Le fond du bus.

Publié le par Leussain

Le fond du bus.

Quand j'étais marmot, j'aimais pas beaucoup l'école. Elle m'aimait pas beaucoup non plus, la garce.

Jusqu'au collège, ça allait encore, je traînais pas trop des pieds, j'y allais en dilettante, « il ira loin » qu'ils disaient mes instits. M'enfin pour l'instant, je suis pas allé si loin que ça, j'écris ceci à cinq cents mètres de l'école publique où ce pronostic a été fait... Mais le collège, ç'a été un choc. Passer des Transformers aux viols en réunion, de l'échange de billes au rackett, le sentiment de devenir un numéro, confronté à des profs qui savent même pas retenir ton blase, c'est violent... J'avais l'impression en montant dans le bus d'être un veau qu'on mène à l'abattoir. Souvent, je partais de chez moi au dernier moment et je me planquais dans une ruelle quand je voyais le bus arriver. On trouvait quand même le moyen de m'emmener au royaume magique du Savoir et de la Connaissance, mais je gagnais une heure ou deux, c'était toujours ça de pris.

Le bus scolaire, la vache d'invention... Ç’a dû en fabriquer des générations de traumatisés. J'ai vite remarqué que les petites frappes squattaient le fond du bus. On les entendait vociférer bramer dès qu'on posait le pied dans le bus. Impossible pour un type comme moi d'y accéder. Le fond du bus c'est le cénacle des branleurs. Une machine à décanter la lie de la société. Les scories tombent au fond, je te dis ! Si t'as pas égorgé quelqu'un et que t'as pas niqué ta mère, c'est un endroit qui t'es défendu, tu restes près du chauffeur. Verboten. C'est du moins ce que je croyais à l'époque. Moi j'arrivais à accéder jusqu'à la moitié du bus (on disait « le car », en fait), mais j'étais pas loin de la ligne de front, à tout moment je pouvais prendre un éclat de shrapnel ! (un chewing-gum, un gros glaviot ou une cartouche d'encre éventrée)

Le fond du bus était pour moi un endroit mythique, aussi mystérieux et profond que le vagin de la femme, auquel je n'ai eu accès pour la première fois qu'à la fin de l'année scolaire, quand tout le monde séchait la dernière semaine d'école sauf mézigue (je parle du fond du bus, pas du vagin de la femme, hé patate).

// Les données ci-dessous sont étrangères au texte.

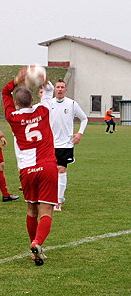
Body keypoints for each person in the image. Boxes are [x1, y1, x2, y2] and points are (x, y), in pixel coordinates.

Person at [2, 68, 58, 266]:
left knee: (31, 211)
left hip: (27, 170)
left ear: (17, 103)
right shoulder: (44, 110)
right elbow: (49, 89)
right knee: (46, 212)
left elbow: (5, 93)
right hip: (48, 166)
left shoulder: (13, 117)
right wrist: (43, 78)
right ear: (32, 100)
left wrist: (16, 80)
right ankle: (37, 242)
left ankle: (34, 251)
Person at [49, 79, 88, 211]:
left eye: (62, 87)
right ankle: (58, 195)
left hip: (65, 144)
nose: (60, 89)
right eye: (58, 87)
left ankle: (58, 201)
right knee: (51, 172)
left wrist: (79, 133)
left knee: (61, 169)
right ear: (55, 89)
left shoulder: (71, 104)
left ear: (66, 90)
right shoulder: (49, 104)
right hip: (49, 144)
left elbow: (84, 118)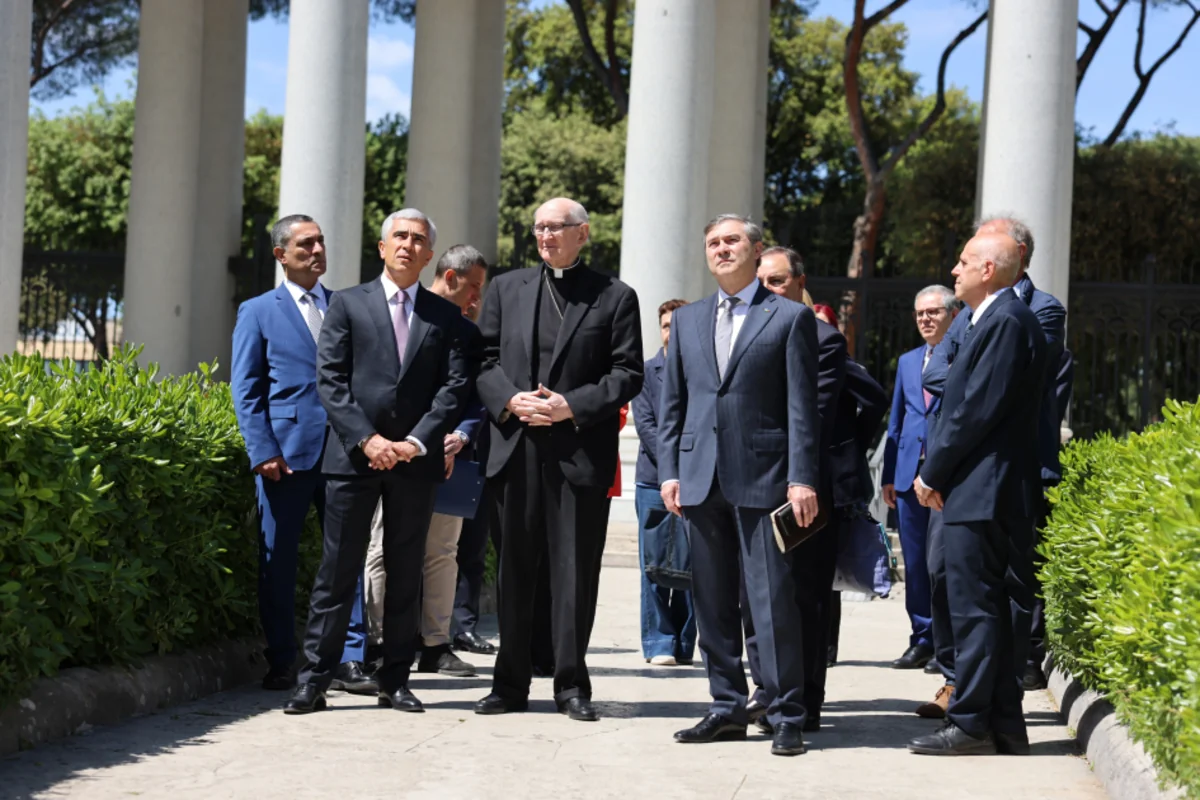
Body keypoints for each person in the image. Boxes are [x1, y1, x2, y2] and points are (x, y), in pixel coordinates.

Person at [283, 209, 478, 715]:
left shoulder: (445, 316)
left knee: (405, 569)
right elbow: (331, 380)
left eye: (419, 240)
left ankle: (395, 679)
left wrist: (414, 443)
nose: (409, 246)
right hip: (352, 458)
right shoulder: (347, 304)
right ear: (382, 245)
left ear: (430, 254)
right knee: (337, 570)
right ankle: (313, 680)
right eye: (400, 237)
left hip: (415, 462)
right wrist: (368, 440)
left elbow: (454, 387)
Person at [472, 197, 643, 722]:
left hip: (577, 453)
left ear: (582, 234)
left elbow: (627, 373)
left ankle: (571, 686)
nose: (546, 236)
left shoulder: (614, 296)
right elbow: (482, 359)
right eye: (539, 227)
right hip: (516, 449)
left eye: (557, 227)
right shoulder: (506, 288)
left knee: (573, 574)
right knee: (515, 573)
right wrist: (508, 399)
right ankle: (509, 685)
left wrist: (571, 406)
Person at [660, 216, 820, 757]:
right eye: (713, 243)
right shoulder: (687, 322)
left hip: (767, 479)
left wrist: (802, 477)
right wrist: (670, 471)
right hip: (700, 479)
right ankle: (725, 706)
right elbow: (673, 406)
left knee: (772, 600)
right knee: (711, 601)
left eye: (732, 241)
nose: (722, 249)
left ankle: (785, 713)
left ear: (756, 251)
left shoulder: (791, 318)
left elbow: (803, 407)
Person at [919, 215, 1071, 717]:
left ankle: (972, 722)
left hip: (983, 487)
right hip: (978, 484)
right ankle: (1003, 724)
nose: (953, 269)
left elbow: (972, 411)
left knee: (978, 611)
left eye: (963, 261)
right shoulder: (983, 317)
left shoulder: (1006, 320)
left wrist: (932, 472)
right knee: (983, 608)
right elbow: (949, 381)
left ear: (987, 268)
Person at [231, 214, 375, 695]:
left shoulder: (346, 306)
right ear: (280, 255)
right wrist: (262, 450)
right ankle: (283, 659)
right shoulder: (257, 311)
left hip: (344, 454)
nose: (317, 250)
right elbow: (246, 389)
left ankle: (350, 657)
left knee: (346, 556)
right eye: (305, 244)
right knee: (279, 560)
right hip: (285, 459)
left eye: (320, 241)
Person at [362, 245, 490, 678]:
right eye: (473, 287)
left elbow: (473, 395)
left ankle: (435, 643)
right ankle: (377, 644)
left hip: (448, 459)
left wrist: (461, 435)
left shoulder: (468, 332)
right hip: (392, 455)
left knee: (442, 552)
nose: (477, 297)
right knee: (383, 549)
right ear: (451, 278)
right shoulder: (396, 315)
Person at [742, 245, 845, 735]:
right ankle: (767, 694)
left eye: (778, 281)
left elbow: (814, 419)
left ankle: (806, 701)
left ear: (801, 282)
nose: (769, 290)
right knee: (757, 597)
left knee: (803, 598)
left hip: (801, 490)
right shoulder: (743, 333)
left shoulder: (824, 339)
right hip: (750, 486)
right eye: (762, 281)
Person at [881, 285, 961, 671]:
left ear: (953, 315)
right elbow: (896, 422)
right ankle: (922, 638)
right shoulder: (908, 361)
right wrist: (890, 477)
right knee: (914, 563)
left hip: (946, 477)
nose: (925, 319)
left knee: (941, 564)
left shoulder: (964, 356)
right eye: (919, 314)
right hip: (909, 475)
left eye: (933, 312)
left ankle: (948, 642)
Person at [631, 298, 696, 667]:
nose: (671, 332)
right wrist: (675, 471)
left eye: (678, 325)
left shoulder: (703, 371)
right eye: (666, 325)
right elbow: (648, 429)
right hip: (653, 482)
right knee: (654, 565)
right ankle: (658, 643)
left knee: (694, 567)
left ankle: (685, 644)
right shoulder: (645, 373)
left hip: (697, 484)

Mais c'était pas pareil, ma place j'avais pas l'impression de l'avoir méritée, de l'avoir conquise à la régulière, avec des tournées de baffes comme c'était l'usage !

Je crois pas que ce phénomène de décantation sociologique soit propre au bus scolaire. Fourre les résidents d'une maison de retraite dans un bus et je te parie que les plus hargneux atterriront naturellement, par un phénomène imperceptible, dans le fond du bus, sur la Banquette, défendant leur place à coups de dentiers en céramique et de déambulateurs. Joseph Kaprilge et Georgette Archambaud au fond, Martial Chaînard et Samir Bécham pas loin du chauffeur ! pour ceux qui connaissent... C'est physique !... C'est la sélection naturelle, pote. Les plus forts et méchants au fond du bus, il l'avait pas dit ça Darwin. C'est comme les militaires et les flics, c'est toujours les plus fumiers qui prennent du galon et qu'envoient les autres se faire tuer. Ça vaut aussi dans le privé, remarque. Le directeur d'entreprise est pas forcément celui qui est le plus compétent, c'est celui qui s'asseyait dans le fond du bus quand il était chiard.